Se tem uma coisa que me empodera, me traz segurança, felicidade e autoestima é meu trabalho. Pensei: se me faz tão bem, por que não aproximar esse universo das mulheres que sofrem violência? E não digo apenas daquelas mais pobres, com menos oportunidades de emprego e estudo. Essas, sem dúvida, são “o alvo principal”.
Me preocupo também com aquelas que, por fazerem parte de uma sociedade que ainda acredita que a única construção social possível para a felicidade de uma mulher seja o casamento, abandonaram estudo e profissão em troca de dedicação integral aos filhos e família. Porém, “ganham de brinde” a dependência financeira. E se um dia sofrerem violência, principalmente psicológica e precisarem virar a mesa, terão grandes dificuldades para retornar ao mercado de trabalho. Acabam se tornando prisioneiras do “status social” e as principais vítimas dos relacionamentos abusivos. Tenho recebido, diariamente, muitos relatos de mulheres de classe média, média-alta nesse sentido.

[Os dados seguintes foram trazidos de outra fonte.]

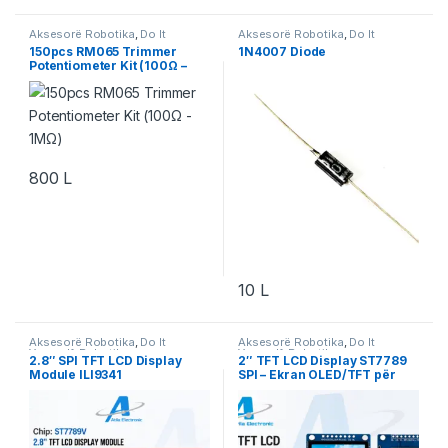
Aksesorë Robotika
,
Do It
Aksesorë Robotika
,
Do It
Yourself
,
Robotika
Yourself
,
Robotika
150pcs RM065 Trimmer
1N4007 Diode
Potentiometer Kit (100Ω –
1MΩ)
800
L
10
L
Aksesorë Robotika
,
Do It
Aksesorë Robotika
,
Do It
Yourself
,
Robotika
Yourself
,
Robotika
2.8″ SPI TFT LCD Display
2″ TFT LCD Display ST7789
Module ILI9341
SPI – Ekran OLED/TFT për
Arduino & ESP32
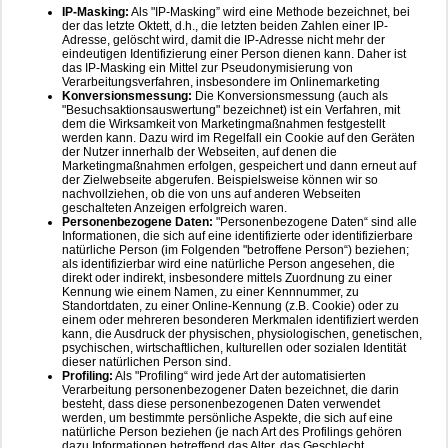
IP-Masking:
Als "IP-Masking” wird eine Methode bezeichnet, bei
der das letzte Oktett, d.h., die letzten beiden Zahlen einer IP-
Adresse, gelöscht wird, damit die IP-Adresse nicht mehr der
eindeutigen Identifizierung einer Person dienen kann. Daher ist
das IP-Masking ein Mittel zur Pseudonymisierung von
Verarbeitungsverfahren, insbesondere im Onlinemarketing
Konversionsmessung:
Die Konversionsmessung (auch als
"Besuchsaktionsauswertung" bezeichnet) ist ein Verfahren, mit
dem die Wirksamkeit von Marketingmaßnahmen festgestellt
werden kann. Dazu wird im Regelfall ein Cookie auf den Geräten
der Nutzer innerhalb der Webseiten, auf denen die
Marketingmaßnahmen erfolgen, gespeichert und dann erneut auf
der Zielwebseite abgerufen. Beispielsweise können wir so
nachvollziehen, ob die von uns auf anderen Webseiten
geschalteten Anzeigen erfolgreich waren.
Personenbezogene Daten:
"Personenbezogene Daten“ sind alle
Informationen, die sich auf eine identifizierte oder identifizierbare
natürliche Person (im Folgenden "betroffene Person“) beziehen;
als identifizierbar wird eine natürliche Person angesehen, die
direkt oder indirekt, insbesondere mittels Zuordnung zu einer
Kennung wie einem Namen, zu einer Kennnummer, zu
Standortdaten, zu einer Online-Kennung (z.B. Cookie) oder zu
einem oder mehreren besonderen Merkmalen identifiziert werden
kann, die Ausdruck der physischen, physiologischen, genetischen,
psychischen, wirtschaftlichen, kulturellen oder sozialen Identität
dieser natürlichen Person sind.
Profiling:
Als "Profiling“ wird jede Art der automatisierten
Verarbeitung personenbezogener Daten bezeichnet, die darin
besteht, dass diese personenbezogenen Daten verwendet
werden, um bestimmte persönliche Aspekte, die sich auf eine
natürliche Person beziehen (je nach Art des Profilings gehören
dazu Informationen betreffend das Alter, das Geschlecht,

Preocupados com esse cenário _violência contra a mulher, vulnerabilade econômica e falta de oportunidade_, firmamos uma parceria de sucesso. Juntos (Ministério Público, Secretaria Municipal do Trabalho e Empreendedorismo, Tribunal de Justiça, Defensoria Pública, OAB, ONU Mulheres e iniciativa privada), desenvolvemos o projeto TEM SAÍDA, com o objetivo de inserir essas mulheres no mercado de trabalho com prioridade, encaminhando-as para empresas comprometidas com a causa.
Essa união de esforços tem feito com que muitas mulheres desenvolvam seus potenciais e talentos profissionais, conquistem sua autonomia financeira e vivam livre de qualquer tipo de violência, direito de todas nós e compromisso do Brasil, Estado Democrático de Direitos. A oportunidade de trabalho é mais uma ferramenta eficaz no enfrentamento à violência contra a mulher e uma luz no fundo do túnel: sim, TEM SAÍDA.